Internal customer service – the service provided to fellow employees and other departments with your own organization, suppliers, and other vendors – is a key factor in determining whether or not your company will be able to provide exceptional customer service to your patrons. How employees interact with co-workers, colleagues, and vendors is a good indicator of how they will interact with your customers. If a receptionist is consistently rude to your delivery man, chances are she will be rude to your client at some point.
Particular attention should be paid to stressing the importance of inter-office customer service. Company success depends not only on helping your customers, but on employees working together to help each other succeed.
Here are some things I’ve learned about creating a service culture within an organization:
Forget treating colleagues like customers. That only works if you treat your customers well. Treat colleagues like YOU want to be treated. I once worked for an organization that treated neither their customers nor their employees well. This lack of internal cooperation and customer service resulted in a “me versus them” atmosphere that was incredibly stressful, decreased morale significantly (destroyed would actually be a better word), caused several volunteers to quit, and eventually led to myself and several other staff members resigning and leaving the organization. The end result was that the success of both organizations suffered.
Consistently go beyond what is expected of you. Turn projects in early. If you see something out of place, fix it. Help coworkers or other departments when able. At the organization I previously mentioned, I was not allowed to help a sister organization with projects, even if my own work was done. There was a one-sided power struggle going on that was completely childish and unnecessary. My employer would rather I sit at my desk with absolutely nothing to do than spend any time assisting the other organization. And told me as much.
Instead of viewing interruptions as inconveniences, try to see them as chances to help someone else be successful. But be sure you can identify the difference between a necessary interruption (helping a coworker find information) and an unnecessary one (gossip). Find ways to swiftly, yet tactfully, avoid or redirect unnecessary interruptions.
Respect the time and workload of others.
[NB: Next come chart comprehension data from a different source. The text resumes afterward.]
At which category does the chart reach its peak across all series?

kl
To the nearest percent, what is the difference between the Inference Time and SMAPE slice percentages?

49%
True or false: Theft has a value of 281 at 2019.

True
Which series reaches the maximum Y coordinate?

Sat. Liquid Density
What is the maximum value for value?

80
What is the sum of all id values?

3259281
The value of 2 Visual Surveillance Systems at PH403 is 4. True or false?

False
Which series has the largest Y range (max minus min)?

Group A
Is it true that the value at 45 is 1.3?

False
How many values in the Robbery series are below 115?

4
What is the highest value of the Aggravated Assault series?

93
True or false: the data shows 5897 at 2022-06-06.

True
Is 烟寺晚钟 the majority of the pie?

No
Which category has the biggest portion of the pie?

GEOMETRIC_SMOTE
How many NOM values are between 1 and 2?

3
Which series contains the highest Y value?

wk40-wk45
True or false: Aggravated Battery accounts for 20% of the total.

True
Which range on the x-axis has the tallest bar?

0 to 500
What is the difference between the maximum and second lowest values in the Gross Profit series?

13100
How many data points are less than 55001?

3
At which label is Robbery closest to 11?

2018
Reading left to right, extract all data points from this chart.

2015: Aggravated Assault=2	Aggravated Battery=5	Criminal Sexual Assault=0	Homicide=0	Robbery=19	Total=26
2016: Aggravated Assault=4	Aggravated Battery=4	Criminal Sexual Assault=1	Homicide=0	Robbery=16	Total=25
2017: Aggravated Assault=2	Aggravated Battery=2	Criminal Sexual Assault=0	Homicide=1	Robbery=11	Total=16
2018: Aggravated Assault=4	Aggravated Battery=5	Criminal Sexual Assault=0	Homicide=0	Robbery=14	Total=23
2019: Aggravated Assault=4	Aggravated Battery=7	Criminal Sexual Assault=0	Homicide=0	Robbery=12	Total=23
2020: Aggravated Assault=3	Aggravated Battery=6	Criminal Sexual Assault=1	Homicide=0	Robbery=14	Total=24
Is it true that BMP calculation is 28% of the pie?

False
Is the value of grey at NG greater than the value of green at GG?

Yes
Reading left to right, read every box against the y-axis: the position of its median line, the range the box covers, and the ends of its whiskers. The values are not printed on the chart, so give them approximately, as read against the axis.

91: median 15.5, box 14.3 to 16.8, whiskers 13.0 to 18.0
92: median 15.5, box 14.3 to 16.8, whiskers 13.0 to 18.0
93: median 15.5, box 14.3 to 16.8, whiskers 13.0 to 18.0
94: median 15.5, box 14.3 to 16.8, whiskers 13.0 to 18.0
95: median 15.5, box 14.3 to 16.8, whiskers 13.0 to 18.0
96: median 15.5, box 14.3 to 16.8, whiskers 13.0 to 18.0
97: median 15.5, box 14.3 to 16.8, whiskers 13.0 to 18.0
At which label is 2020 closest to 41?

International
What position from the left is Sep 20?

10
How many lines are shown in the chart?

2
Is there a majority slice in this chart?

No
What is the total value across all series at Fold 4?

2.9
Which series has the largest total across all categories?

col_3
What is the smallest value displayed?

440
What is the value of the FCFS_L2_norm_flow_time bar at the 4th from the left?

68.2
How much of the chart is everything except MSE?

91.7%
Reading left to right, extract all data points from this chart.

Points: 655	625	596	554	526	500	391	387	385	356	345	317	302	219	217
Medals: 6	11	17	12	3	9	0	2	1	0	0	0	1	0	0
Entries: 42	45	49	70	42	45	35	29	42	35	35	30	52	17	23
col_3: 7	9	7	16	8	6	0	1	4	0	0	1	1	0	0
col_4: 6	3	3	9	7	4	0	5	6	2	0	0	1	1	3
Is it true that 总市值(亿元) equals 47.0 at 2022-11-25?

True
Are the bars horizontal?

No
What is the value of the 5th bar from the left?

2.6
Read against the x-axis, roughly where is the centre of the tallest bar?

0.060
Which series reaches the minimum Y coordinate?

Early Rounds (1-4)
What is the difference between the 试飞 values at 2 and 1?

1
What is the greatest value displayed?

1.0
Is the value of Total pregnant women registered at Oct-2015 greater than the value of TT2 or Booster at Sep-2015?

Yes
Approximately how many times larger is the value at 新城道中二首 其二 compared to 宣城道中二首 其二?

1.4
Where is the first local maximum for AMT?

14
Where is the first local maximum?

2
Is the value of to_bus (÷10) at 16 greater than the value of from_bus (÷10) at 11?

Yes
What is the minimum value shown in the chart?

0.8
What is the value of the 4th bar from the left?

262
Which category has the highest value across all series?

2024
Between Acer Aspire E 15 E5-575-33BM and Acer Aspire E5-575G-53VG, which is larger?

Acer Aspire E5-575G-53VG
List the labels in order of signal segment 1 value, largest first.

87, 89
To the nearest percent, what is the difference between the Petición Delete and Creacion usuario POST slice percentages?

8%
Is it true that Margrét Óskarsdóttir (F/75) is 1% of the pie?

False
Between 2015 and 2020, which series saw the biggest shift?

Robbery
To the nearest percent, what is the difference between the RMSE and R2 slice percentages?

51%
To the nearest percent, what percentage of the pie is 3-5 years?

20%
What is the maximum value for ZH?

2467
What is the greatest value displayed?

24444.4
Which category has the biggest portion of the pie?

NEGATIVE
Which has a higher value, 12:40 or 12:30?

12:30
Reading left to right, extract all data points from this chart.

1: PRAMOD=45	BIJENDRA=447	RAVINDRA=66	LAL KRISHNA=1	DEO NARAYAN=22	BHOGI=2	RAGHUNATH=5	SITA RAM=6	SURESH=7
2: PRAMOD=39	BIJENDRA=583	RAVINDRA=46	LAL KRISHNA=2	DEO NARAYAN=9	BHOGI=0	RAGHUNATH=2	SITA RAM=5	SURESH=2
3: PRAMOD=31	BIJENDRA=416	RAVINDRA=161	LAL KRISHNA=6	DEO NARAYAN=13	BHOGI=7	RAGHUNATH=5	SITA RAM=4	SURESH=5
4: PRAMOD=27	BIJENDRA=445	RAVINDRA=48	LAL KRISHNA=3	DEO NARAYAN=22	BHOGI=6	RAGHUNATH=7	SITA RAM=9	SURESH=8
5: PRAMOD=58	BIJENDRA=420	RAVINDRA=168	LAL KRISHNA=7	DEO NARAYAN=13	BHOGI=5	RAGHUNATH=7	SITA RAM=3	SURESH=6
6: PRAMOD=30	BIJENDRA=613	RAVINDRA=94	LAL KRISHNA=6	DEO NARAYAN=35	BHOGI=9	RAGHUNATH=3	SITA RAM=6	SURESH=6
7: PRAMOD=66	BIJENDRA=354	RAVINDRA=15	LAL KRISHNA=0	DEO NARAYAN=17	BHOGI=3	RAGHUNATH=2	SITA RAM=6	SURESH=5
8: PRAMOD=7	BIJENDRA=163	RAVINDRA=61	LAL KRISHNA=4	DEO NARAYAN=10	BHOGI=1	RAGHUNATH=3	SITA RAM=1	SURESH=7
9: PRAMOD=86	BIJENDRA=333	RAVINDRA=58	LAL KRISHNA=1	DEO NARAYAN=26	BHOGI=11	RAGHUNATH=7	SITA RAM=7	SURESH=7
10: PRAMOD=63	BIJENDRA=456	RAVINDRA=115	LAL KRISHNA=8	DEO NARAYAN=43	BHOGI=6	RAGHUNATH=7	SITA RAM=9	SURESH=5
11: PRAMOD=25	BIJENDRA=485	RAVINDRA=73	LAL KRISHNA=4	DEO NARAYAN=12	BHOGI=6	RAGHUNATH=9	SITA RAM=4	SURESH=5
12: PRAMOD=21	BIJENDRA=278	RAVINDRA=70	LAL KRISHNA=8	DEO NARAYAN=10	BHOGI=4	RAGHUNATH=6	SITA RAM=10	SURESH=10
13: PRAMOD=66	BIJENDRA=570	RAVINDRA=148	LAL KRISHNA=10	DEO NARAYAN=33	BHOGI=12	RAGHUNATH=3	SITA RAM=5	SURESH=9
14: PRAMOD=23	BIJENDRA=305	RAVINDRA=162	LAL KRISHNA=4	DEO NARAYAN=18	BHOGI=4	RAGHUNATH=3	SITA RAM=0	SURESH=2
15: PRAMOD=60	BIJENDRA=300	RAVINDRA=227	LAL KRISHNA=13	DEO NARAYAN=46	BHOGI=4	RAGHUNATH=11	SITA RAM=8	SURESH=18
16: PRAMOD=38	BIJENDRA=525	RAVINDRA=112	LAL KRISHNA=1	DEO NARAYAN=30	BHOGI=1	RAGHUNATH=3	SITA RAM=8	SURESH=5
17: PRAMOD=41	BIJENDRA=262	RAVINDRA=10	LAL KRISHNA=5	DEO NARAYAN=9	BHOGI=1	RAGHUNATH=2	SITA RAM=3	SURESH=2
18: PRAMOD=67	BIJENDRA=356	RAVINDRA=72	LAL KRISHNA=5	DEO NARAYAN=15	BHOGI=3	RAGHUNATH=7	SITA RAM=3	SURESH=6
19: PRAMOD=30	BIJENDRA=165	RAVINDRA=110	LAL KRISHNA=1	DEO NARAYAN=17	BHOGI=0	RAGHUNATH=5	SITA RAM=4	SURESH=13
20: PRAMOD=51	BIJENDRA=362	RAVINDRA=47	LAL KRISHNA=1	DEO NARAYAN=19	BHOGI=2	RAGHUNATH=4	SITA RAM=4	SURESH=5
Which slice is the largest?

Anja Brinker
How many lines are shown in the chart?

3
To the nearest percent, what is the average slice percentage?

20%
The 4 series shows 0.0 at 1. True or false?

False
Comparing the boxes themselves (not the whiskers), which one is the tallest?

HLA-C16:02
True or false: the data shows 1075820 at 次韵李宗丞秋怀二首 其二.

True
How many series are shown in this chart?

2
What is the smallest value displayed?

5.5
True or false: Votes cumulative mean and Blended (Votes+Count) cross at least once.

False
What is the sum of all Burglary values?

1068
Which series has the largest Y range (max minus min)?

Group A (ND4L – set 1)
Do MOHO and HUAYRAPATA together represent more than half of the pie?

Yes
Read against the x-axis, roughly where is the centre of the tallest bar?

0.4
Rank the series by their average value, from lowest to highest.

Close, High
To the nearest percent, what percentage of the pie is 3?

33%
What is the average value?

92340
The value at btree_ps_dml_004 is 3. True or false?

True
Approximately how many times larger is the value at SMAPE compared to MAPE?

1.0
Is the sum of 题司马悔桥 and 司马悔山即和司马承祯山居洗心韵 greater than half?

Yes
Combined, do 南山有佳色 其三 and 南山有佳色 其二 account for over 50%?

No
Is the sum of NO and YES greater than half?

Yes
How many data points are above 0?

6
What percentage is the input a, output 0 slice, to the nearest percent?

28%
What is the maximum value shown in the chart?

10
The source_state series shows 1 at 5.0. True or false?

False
Take the initiative to look up information yourself first instead of constantly asking others by default. By only asking questions that you can’t readily find the answer to, you will help your colleagues to view the interruption as necessary and not an inconvenience.
On the other hand, part of being a good coworker is building relationships. It is okay to occasionally chat about family and personal issues, but make sure to set appropriate limits so that personal discussions do not detract from the work day. And if you know that your colleague is extremely busy or facing a deadline, send an email instead or wait until later to bring them up-to-date on your personal news.
Hearing “thank you” never gets old. People want to feel seen and appreciated. Just because it is someone’s job to do something doesn’t mean you don’t need to thank them for doing it. Feeling appreciated goes a long way, and can be the difference between a person hating their job or loving it.
What are some of your best tips for fostering good employee relations?